Moving the Montgomery House

The redevelopment of Southeast Hawthorne Boulevard at 26th Ave. will take place – but at least one of two large and venerable buildings in its path will be moved to safety thanks to a flock of angels.

Chief among the latter are Beth Bonness and Jeffrey McCaffrey. On December 2 they will move the Montgomery House from its current location at 2625 SE Hawthorne Blvd. to a 7,500 square foot lot they own two blocks away at 1404 SE 26th Ave. Developer Aaron Jones sold the McCaffreys the house for one dollar, but the move, via Emmert International, will cost “$150,000, maybe $170,000”, Beth McCaffrey says.

That it is possible at all is due to some other angels. Instead of moving the 5,000 square foot structure around two corners, it will be dragged on a straight line across the Rivermark Credit Union parking lot with the credit union’s permission. The move is set for a Sunday to minimize the disruption to credit union business. An outdoor kiosk will be moved out of the way temporarily. “They could have said no, and we wouldn’t have been able to do this,” Beth Bonness says.

They received other help as well. City staffers from several bureaus got together to cut some of the requirements and red tape that usually accompanies a move such as this.

For one thing, Bonness and McCaffrey, were relieved of paying $80,000 in System Development Charges. For another, they have been given a special exemption from zoning requirements for this house at this location. (Beth Bonness says the building, previously cut into 15 commercial spaces, will be remodeled into “six or seven” residential units.) They exemptions were approved unanimously by an enthusiastic City Council at a November 14 meeting.

“This shows how nimble the City can be,” Commissioner Dan Saltzman said. “It was an amazing effort by the City, the neighborhood, the developer and the McCaffreys. It took a lot of internal work in the City, but this is a great old house, definitely worthy of saving.”

Matt Grumn of the Bureau of Development Services, who presented the ordinance, gave credit to Matt Wickstrom of the Bureau of Planning and Sustainability and others, including Council staff. Joanne Holly, representing Rivermark, noted that the house was built in 1907 by early business woman Mary Montgomery. “It is truly a pioneer house,” she said.

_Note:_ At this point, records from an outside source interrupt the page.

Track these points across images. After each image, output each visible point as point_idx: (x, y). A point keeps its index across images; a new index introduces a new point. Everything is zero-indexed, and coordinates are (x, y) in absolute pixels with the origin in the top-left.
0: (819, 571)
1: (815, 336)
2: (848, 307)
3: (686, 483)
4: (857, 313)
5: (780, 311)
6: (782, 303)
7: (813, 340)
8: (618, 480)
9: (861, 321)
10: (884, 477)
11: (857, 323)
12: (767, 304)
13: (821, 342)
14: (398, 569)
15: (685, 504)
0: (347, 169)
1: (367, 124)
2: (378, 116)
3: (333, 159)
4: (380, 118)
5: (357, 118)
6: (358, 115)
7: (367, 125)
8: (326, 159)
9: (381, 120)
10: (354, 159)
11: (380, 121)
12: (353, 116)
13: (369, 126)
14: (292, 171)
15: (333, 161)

Beth Bonness said that her husband “likes to build and remodel”. They bought the lot some years before with the intent of building row houses there, but “it was coming in more expensive than we first thought”, she says and the property languished.

Developer Jones bought the Montgomery House, and another beside it also in commercial use at 2625 SE Hawthorne Blvd., from Doug Adams on September 9.

The next day, to the shock of Adams and his tenants, Jones gave each of them 30-day eviction notices and announced his intention to redevelop. Bonness says she became aware of the situation through an e-mail thread in early October and the couple stepped forward.

“For whatever reason, there was a lot of good will going on about saving this house,” Bonness says. “It seemed that every time a road block came up, someone stepped forward, people were so invested in saving this.”

Buckman Community Association chair Susan Lindsay told Council, “There was such a sense of powerlessness when something so wonderful is threatened. It was absolutely gut-wrenching. This was an amazing response to a potentially devastating loss. I thank all of you for recognizing how important this is.”

She added, “We have fine historic residences that line the main streets” where the City proposes major new development.

Hosford-Abernethy neighborhood activist Linda Nettekoven told Council, “There are things we can learn from this for the future. This will happen again and again. Can we think about this in a pro-active fashion?”

Jones says he has contracted with the ReBuilding Center to de-construct the eastern house, recycling as much of the material as possible. He plans to begin construction in early December. His own project will be four stories high and contain 77 living units, 20 parking spaces and some ground floor retail.

“Hawthorne is going to be re-developed, like it or not,” Bonness says. On the outside, the Montgomery House is “absolutely gorgeous”. It is less well-preserved on the inside and will take extensive remodeling, she says.

Commissioner Amanda Fritz said, “Thanks to the neighbors, the developer, the owner of the new site and the staff. You had to come together very quickly. Thanks to the Buckman Community Association for your leadership.”